Rheinische Post - Xanten and Moers
Die große Abrechnung
Der NRW-Landtag hat den Haushalt für das kommende Jahr verabschiedet. Die Oppositionsparteien nutzen die Debatte für eine Generalabrechnung, auch zum Fünf-Milliarden-Euro-Rettungsschirm.
DÜSSELDORF Es war, als wollten die Regierungsparteien CDU und Grüne die Opposition so geschlossen wie möglich gegen sich aufbringen. Ihr Antrag, nun für das Jahr 2023 die „außergewöhnliche Notlage“zu beschließen – die Grundlage, um für den Krisen-Rettungsschirm dann bis zu fünf Milliarden Euro Schulden aufnehmen zu können – erreichte die übrigen Fraktionen Dienstag um kurz vor 10 Uhr. Gerade mal eine Stunde vor der Haushaltsdebatte. Und das nach verfassungsrechtlichen Bedenken des Landesrechnungshofs gegen die ursprüngliche Planung zur vermeintlichen Notlage: „Das ist unverantwortlich, was sich hier in den letzten Tagen und Stunden abgespielt hat“, rief Sarah Philipp (SPD) wütend am Rednerpult.
Kein einziger Cent Krisenhilfe werde nun dieses Jahr bei den Menschen in NRW ankommen, prangerte Oppositionsführer Thomas Kutschaty (SPD) an. „Nach dem Verfassungsbruch kommt jetzt der
Wortbruch“, sagte er: „Einen solchen Dilettantismus hat das Land noch nicht erlebt.“Die Finanzplanung der Regierung beschrieb er als Aneinanderreihung von Panikreaktionen, und der Krisen-Rettungsschirm sei eine Mogelpackung: nicht geeignet, um wirklich Krisenrettung zu betreiben.

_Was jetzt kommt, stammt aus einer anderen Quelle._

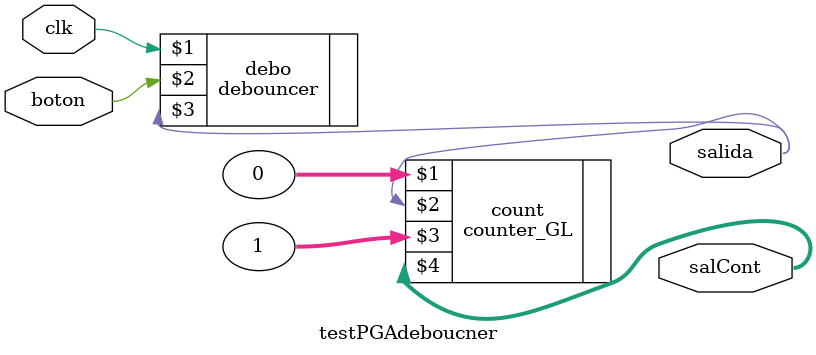
<source format=sv>
module testPGAdeboucner( input logic clk,boton,output logic [3:0] salCont,output logic salida);

debouncer # ( 10,8) debo(clk,boton,salida);
counter_GL #(4) count(0, salida,1, salCont);
endmodule

</source>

Auch FDP-Fraktionschef Henning Höne nahm sich das Hin und Her der Regierung vor. Erst wollte diese die Krisenhilfen noch 2022 auszahlen und begründete damit die Hast in allen Entscheidungen. Jetzt solle das nicht mehr unbedingt nötig sein, weil das neue Jahr ja nur noch ein paar Tage hin sei: „Was für eine Erkenntnis“, höhnte Höne. Kernpunkt seiner Kritik: Die eigentliche Haushaltsplanung für 2023 reagiere gar nicht auf die Krisen: „Das ist Arbeitsverweigerung auf dem Rücken des Grundgesetzes und zulasten kommender Generationen.“
Die Koalitionsfraktionen CDU und Grüne und Ministerpräsident Hendrik Wüst (CDU) rechtfertigten die unsteten Planungen. Die Lage sei dynamisch, da müsse die Politik kurzfristig reagieren, „manchmal auch von einem Tag auf den anderen“, so CDU-Fraktionschef Thorsten Schick. Wüst sprach in getragenem Ton von den Ängsten der Menschen, die er mit seinen Sätzen wohl kaum zu dämpfen vermochte. Krieg und Energiekrise: „Niemand kann sagen, ob unsere Wirtschaft sich erholt oder weiter einbrechen wird“, sagte er. Die Flüchtlingssituation:
„Niemand kann uns sagen, in welcher Größenordnung wir am Ende helfen müssen.“Aber, so seine Botschaft: Man bereite sich ja jetzt vor, man werde der Unsicherheit Sicherheit entgegensetzen. Sowohl mit dem Rettungsschirm als auch mit dem Haushalt. Grünen-Fraktionschefin Wibke Brems verteidigte die Schwerpunkte, die die Regierung bei beidem setze: die Stärkung sozialer Einrichtungen, Investitionen in Bildung und Forschung, Geld für Cybersicherheit und Katastrophenschutz. „Ja, wir sind einen Umweg gegangen“, räumte sie ein, „aber entscheidend ist doch, dass wir das Ziel erreichen.“Von der AfD kam der Vorwurf, die übrigen Parteien seien schuld an den jetzigen Missständen – sie seien an der Migration gescheitert, hätten die Fachkräftelücke nicht geschlossen und fänden auch jetzt keine adäquaten Lösungen.
Am Ende beschloss die schwarzgrüne Mehrheit den Haushalt sowie den eigenen Antrag zur „besonderen Notlage“. Um den Krisen-Rettungsschirm selbst geht es heute in einer Sondersitzung des Landtags.